● **Text section**
========

Partnerships. Xponential Fitness is set to open boutique studios inside LA Fitness and City Sports Club locations, with a minimum commitment of 350 franchise locations over five years.

Punchline: While Planet Fitness and Xponential bode well for gyms, at-home fitness is here to stay. With more options than ever, the competition for the fitness consumer is just beginning, and greater exposure may be a key to winning.

Talent Hack Scales Up

Talent Hack, a platform empowering fitness creators to run a digital business, raised $17M in a Series A round led by Emergence Capital, with participation from Global Founders Capital.

While not the first creator-focused software to market, the well-funded, Latina-led startup is setting itself apart.

Business 101. Talent Hack’s platform provides payment processing, live-streaming, content hosting, email automations, and CRM to allow trainers, instructors, and creators to run a successful digital business.

Capable of hosting domains or embedding into creators’ existing websites, the software aims to be a seamless integration that lowers the learning curve on digital fitness tech.

Joining the rebellion. Talent Hack isn’t the only platform to realize the collective strength of independent fitness creators. As we covered in Issue No. 100, Arming the Rebels, startups taking a Shopify-like approach to instructors and fitness professionals are redefining fitness.

  • A “Patreon for fitness” model, Playbook secured $3M seed and $9.3M Series A rounds, both in 2020.
  • Moxie, a platform for fitness instructors to host live/on-demand classes, raised $2.1M in a 2020 seed round, followed by $6.3M follow-on in April 2021.
  • Connecting globally, MyYogaTeacher ($4M)—a platform connecting users to Indian yoga practitioners—and Denmark’s Lenus ($57M) have proven borderless scalability.
  • Elsewhere, Superset ($1.5M)*, Salut ($1.25M), Curastory (2.1M), and Sutra (undisclosed) unlock high-quality on-demand and streaming video.

Takeaway: Even as gyms bounce back, trainers and fitness creators who have carved out lucrative digital businesses are unlikely to yield back their power and influence. Instead, brick-and-mortars gyms will be forced to compete—or partner—with the creator class.

High-Performance Health Takes Hold

Health optimization has arrived. More and more, at-home test kits and biosensing wearables are replacing trips to the doctor’s office.

The big picture: As this trend continues, high-performance health promises to redefine the future of well-being.

Zooming in: This week, Viome and Signos scored new funding, representing two pillars of the high-performance health movement.

========

● **Activity 1**
Set down the part of the fitness newsletter starting at "Takeaway: Even as" and ending at "the doctor’s office.".
● **Activity 2**
Answer these questions from the fitness newsletter:
(a) How much did Talent Hack raise in its Series A round, and who led it?
(b) What minimum number of franchise locations has Xponential Fitness committed to, and over how many years?
(c) Which two companies scored new funding this week in the high-performance health area?
● **Activity 3**
Summarize the fitness newsletter in three sentences.
The rows that follow are separate material from the fitness newsletter.

========

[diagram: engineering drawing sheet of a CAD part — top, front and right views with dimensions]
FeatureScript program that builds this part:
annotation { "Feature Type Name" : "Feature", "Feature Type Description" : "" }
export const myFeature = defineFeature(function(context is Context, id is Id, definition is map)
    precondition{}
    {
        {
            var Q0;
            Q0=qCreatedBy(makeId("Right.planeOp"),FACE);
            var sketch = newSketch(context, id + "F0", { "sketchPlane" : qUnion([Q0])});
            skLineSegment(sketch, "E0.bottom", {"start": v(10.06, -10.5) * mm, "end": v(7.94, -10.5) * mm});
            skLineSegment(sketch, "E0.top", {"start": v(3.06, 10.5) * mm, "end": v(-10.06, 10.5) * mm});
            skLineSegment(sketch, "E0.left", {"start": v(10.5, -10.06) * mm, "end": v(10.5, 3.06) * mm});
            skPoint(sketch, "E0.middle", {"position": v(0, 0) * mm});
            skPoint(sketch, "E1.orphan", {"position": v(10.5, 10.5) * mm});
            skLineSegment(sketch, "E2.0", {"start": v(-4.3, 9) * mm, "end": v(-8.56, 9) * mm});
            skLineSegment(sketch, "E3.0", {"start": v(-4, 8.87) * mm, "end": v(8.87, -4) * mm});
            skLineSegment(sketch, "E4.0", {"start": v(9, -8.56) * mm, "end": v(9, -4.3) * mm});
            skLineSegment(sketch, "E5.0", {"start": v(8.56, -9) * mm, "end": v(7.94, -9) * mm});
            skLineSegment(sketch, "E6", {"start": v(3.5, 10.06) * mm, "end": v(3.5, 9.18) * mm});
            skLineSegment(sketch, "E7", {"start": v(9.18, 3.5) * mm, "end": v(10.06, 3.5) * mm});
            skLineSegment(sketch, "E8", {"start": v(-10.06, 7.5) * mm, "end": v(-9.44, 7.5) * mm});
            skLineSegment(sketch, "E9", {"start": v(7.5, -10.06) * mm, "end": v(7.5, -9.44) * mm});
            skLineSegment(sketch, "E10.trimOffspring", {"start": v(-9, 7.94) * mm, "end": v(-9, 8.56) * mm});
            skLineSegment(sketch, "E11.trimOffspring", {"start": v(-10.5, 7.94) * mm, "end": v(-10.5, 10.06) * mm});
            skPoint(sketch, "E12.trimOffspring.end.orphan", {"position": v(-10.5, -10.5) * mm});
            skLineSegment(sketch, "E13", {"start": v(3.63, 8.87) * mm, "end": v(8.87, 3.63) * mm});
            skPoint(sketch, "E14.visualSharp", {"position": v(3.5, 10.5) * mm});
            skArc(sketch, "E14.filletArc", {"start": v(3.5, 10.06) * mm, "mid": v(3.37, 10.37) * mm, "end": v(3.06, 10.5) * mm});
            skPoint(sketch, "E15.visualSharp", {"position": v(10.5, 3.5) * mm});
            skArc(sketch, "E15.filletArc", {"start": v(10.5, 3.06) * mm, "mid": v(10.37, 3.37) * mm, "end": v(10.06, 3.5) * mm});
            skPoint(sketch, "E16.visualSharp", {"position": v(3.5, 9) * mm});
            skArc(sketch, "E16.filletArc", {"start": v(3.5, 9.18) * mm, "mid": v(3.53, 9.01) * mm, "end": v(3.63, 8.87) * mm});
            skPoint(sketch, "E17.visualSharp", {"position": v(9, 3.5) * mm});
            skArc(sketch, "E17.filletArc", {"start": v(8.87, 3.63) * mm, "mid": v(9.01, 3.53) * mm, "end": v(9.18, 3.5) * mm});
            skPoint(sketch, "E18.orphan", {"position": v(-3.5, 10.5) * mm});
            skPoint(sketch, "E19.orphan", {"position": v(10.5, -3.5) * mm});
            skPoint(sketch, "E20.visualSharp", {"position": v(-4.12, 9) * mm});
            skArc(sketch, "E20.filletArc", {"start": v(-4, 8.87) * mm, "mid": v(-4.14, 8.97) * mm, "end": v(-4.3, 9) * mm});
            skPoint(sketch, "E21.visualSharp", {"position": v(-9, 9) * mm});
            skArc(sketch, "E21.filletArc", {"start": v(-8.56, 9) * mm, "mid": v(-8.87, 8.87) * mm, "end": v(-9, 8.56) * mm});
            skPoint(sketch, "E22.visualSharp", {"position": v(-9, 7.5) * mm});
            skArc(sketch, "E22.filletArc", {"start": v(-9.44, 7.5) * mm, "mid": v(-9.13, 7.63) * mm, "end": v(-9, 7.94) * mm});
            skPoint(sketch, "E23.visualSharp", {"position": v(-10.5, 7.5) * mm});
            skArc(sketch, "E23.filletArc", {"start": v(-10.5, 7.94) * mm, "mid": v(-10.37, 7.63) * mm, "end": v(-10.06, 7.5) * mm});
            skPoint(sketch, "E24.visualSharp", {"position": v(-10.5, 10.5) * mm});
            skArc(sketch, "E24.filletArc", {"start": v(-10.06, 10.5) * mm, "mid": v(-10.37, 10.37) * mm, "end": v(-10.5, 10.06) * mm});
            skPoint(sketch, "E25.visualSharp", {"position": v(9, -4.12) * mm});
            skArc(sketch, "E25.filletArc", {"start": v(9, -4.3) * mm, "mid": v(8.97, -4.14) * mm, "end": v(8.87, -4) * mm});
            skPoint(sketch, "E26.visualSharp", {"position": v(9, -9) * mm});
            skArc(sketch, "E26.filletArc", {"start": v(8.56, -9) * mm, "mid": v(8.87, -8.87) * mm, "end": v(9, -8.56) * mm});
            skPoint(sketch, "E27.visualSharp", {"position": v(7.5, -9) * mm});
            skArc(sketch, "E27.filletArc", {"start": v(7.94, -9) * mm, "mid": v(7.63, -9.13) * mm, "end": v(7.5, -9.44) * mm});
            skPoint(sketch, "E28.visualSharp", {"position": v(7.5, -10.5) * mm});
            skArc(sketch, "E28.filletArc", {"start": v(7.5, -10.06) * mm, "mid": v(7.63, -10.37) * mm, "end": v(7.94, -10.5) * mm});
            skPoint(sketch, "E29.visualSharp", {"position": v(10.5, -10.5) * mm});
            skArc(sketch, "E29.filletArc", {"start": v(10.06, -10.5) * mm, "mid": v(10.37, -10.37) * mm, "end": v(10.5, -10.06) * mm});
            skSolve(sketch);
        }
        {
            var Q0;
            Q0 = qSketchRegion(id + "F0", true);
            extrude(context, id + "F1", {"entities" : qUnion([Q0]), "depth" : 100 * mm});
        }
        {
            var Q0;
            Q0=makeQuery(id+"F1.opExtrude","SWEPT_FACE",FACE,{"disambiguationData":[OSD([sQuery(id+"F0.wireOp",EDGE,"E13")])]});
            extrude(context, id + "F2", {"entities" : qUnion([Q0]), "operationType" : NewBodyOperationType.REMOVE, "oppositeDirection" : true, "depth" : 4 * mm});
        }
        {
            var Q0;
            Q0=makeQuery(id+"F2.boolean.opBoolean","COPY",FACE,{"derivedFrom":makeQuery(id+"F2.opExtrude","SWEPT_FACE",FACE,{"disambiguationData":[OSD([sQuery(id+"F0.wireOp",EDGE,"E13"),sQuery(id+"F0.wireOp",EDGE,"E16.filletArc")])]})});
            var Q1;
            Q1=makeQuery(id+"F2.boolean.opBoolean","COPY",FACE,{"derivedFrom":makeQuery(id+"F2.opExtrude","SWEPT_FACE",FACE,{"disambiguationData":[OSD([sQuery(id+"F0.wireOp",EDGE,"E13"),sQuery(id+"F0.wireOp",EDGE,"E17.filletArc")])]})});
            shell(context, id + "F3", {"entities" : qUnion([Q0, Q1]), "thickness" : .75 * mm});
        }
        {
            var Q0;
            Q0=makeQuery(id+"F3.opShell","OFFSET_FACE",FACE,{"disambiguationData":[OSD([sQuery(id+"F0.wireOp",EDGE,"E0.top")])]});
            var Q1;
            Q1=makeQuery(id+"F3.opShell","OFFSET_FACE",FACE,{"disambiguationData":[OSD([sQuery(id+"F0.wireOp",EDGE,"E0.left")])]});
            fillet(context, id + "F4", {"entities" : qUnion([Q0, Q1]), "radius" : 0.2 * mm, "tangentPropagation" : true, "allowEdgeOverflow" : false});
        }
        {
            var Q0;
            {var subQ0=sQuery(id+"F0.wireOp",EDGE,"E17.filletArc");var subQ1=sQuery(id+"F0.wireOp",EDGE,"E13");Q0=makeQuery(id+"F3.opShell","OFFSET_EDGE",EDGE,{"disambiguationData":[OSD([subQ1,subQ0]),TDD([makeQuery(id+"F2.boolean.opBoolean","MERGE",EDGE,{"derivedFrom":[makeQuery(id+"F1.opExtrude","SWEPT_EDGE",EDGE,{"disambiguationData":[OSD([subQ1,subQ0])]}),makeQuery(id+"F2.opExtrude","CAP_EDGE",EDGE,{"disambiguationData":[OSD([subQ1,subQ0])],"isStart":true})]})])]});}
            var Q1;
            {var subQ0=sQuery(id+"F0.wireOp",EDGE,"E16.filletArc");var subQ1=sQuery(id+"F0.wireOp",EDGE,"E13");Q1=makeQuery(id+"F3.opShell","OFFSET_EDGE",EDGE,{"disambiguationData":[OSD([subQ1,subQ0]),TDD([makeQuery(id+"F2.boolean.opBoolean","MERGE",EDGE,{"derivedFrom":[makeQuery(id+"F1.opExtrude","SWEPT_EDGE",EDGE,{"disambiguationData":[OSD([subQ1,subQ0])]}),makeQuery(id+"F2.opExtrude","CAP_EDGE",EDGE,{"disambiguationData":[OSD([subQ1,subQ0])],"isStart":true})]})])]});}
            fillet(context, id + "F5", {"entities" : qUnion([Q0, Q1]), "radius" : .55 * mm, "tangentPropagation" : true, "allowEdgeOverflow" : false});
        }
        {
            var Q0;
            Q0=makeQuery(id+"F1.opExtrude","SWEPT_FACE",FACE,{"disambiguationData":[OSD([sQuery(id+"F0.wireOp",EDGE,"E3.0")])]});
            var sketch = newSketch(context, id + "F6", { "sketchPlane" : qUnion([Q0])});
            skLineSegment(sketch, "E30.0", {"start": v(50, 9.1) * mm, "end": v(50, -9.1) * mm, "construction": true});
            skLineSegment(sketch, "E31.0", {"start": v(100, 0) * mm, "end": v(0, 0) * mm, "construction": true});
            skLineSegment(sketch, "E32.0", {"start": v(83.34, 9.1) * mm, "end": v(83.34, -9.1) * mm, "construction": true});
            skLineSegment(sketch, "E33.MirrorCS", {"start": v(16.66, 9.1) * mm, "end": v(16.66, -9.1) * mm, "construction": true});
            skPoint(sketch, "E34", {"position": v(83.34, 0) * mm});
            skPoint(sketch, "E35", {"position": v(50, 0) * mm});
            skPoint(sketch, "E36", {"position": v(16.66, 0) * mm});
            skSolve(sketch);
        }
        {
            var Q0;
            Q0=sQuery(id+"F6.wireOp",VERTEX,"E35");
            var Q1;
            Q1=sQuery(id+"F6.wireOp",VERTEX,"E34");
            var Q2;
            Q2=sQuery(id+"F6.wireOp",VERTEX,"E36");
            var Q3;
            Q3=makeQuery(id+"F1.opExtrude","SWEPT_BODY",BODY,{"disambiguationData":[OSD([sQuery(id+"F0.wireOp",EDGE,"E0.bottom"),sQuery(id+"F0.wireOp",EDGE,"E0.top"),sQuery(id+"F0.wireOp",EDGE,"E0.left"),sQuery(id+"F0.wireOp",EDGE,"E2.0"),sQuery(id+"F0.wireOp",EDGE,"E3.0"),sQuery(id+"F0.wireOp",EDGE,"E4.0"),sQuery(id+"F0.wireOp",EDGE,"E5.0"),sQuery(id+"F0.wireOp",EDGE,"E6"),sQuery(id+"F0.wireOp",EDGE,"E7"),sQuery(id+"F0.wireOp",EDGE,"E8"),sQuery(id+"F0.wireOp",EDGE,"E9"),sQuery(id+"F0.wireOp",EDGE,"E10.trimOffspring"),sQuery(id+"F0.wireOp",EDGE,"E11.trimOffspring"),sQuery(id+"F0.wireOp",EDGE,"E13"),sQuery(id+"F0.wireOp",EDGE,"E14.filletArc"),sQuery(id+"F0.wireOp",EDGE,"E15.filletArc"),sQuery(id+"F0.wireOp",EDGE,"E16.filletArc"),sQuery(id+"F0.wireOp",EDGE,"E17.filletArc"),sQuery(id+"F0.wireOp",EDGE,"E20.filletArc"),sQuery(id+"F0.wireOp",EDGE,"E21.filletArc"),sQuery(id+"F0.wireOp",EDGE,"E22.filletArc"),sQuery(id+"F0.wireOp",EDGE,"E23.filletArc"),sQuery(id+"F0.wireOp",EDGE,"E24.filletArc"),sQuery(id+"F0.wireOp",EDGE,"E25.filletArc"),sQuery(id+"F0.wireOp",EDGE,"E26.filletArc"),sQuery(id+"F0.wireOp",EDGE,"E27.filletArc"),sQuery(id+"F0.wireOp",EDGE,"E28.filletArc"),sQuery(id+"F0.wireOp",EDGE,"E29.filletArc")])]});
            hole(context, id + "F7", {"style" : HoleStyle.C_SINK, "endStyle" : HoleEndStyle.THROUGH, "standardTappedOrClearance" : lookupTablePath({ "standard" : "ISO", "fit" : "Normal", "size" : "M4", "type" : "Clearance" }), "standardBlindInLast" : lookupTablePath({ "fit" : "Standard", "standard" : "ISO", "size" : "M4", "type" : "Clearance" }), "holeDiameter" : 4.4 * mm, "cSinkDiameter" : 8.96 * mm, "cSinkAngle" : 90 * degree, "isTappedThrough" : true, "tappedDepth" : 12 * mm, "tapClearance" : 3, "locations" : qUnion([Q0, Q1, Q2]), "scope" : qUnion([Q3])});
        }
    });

========

● **Answer box 1**
Takeaway: Even as gyms bounce back, trainers and fitness creators who have carved out lucrative digital businesses are unlikely to yield back their power and influence. Instead, brick-and-mortars gyms will be forced to compete—or partner—with the creator class.

High-Performance Health Takes Hold

Health optimization has arrived. More and more, at-home test kits and biosensing wearables are replacing trips to the doctor’s office.

● **Answer box 2**
(a) $17M, led by Emergence Capital.
(b) 350 franchise locations over five years.
(c) Viome and Signos.

● **Answer box 3**
Xponential Fitness is set to open boutique studios inside LA Fitness and City Sports Club locations, though at-home fitness is here to stay. Talent Hack raised $17M in a Series A round led by Emergence Capital for its platform that gives fitness creators payment processing, live-streaming, content hosting and other tools. Other startups such as Playbook and Moxie serve independent instructors, while at-home test kits and biosensing wearables are increasingly replacing trips to the doctor's office, and Viome and Signos scored new funding this week.